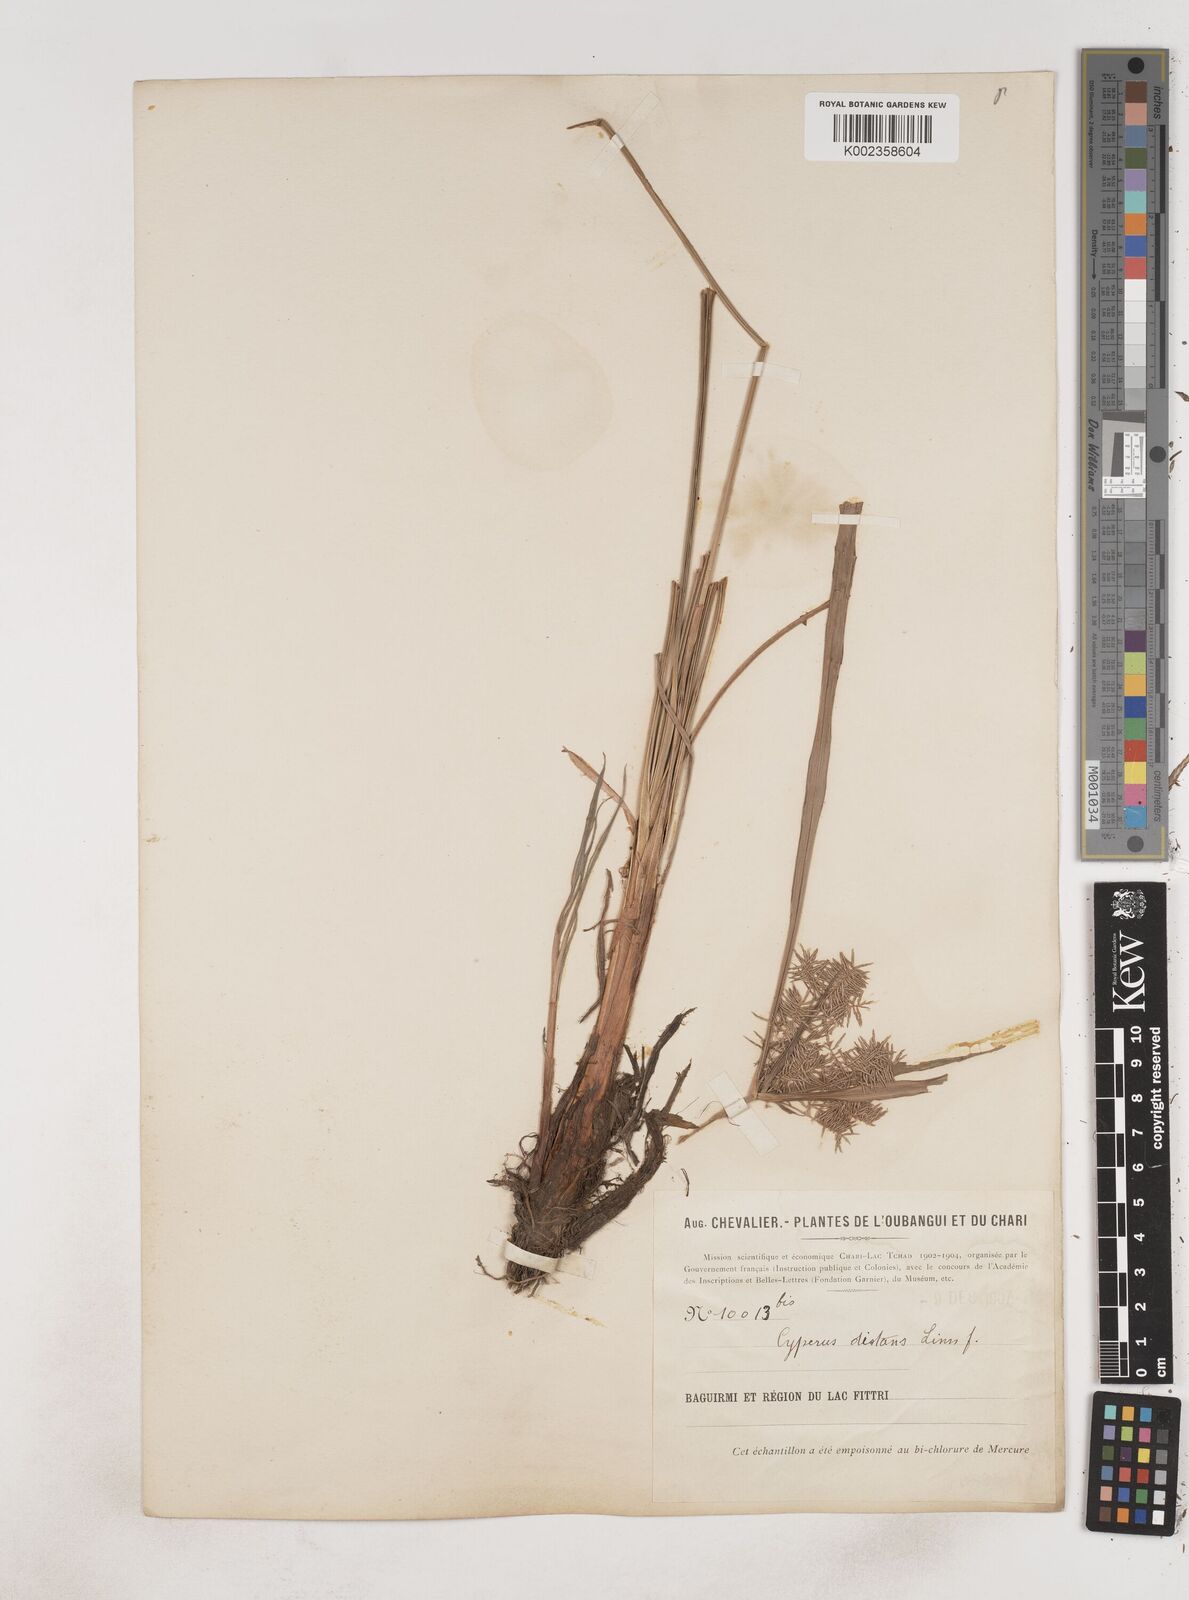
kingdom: Plantae
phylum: Tracheophyta
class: Liliopsida
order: Poales
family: Cyperaceae
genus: Cyperus
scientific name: Cyperus distans
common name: Slender cyperus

■ REQUIRED WORK: Echo word for word every line from the one containing "order: Poales" through the last line of the items, including both ends.

■ RESULT OF THE TASK:
order: Poales
family: Cyperaceae
genus: Cyperus
scientific name: Cyperus distans
common name: Slender cyperus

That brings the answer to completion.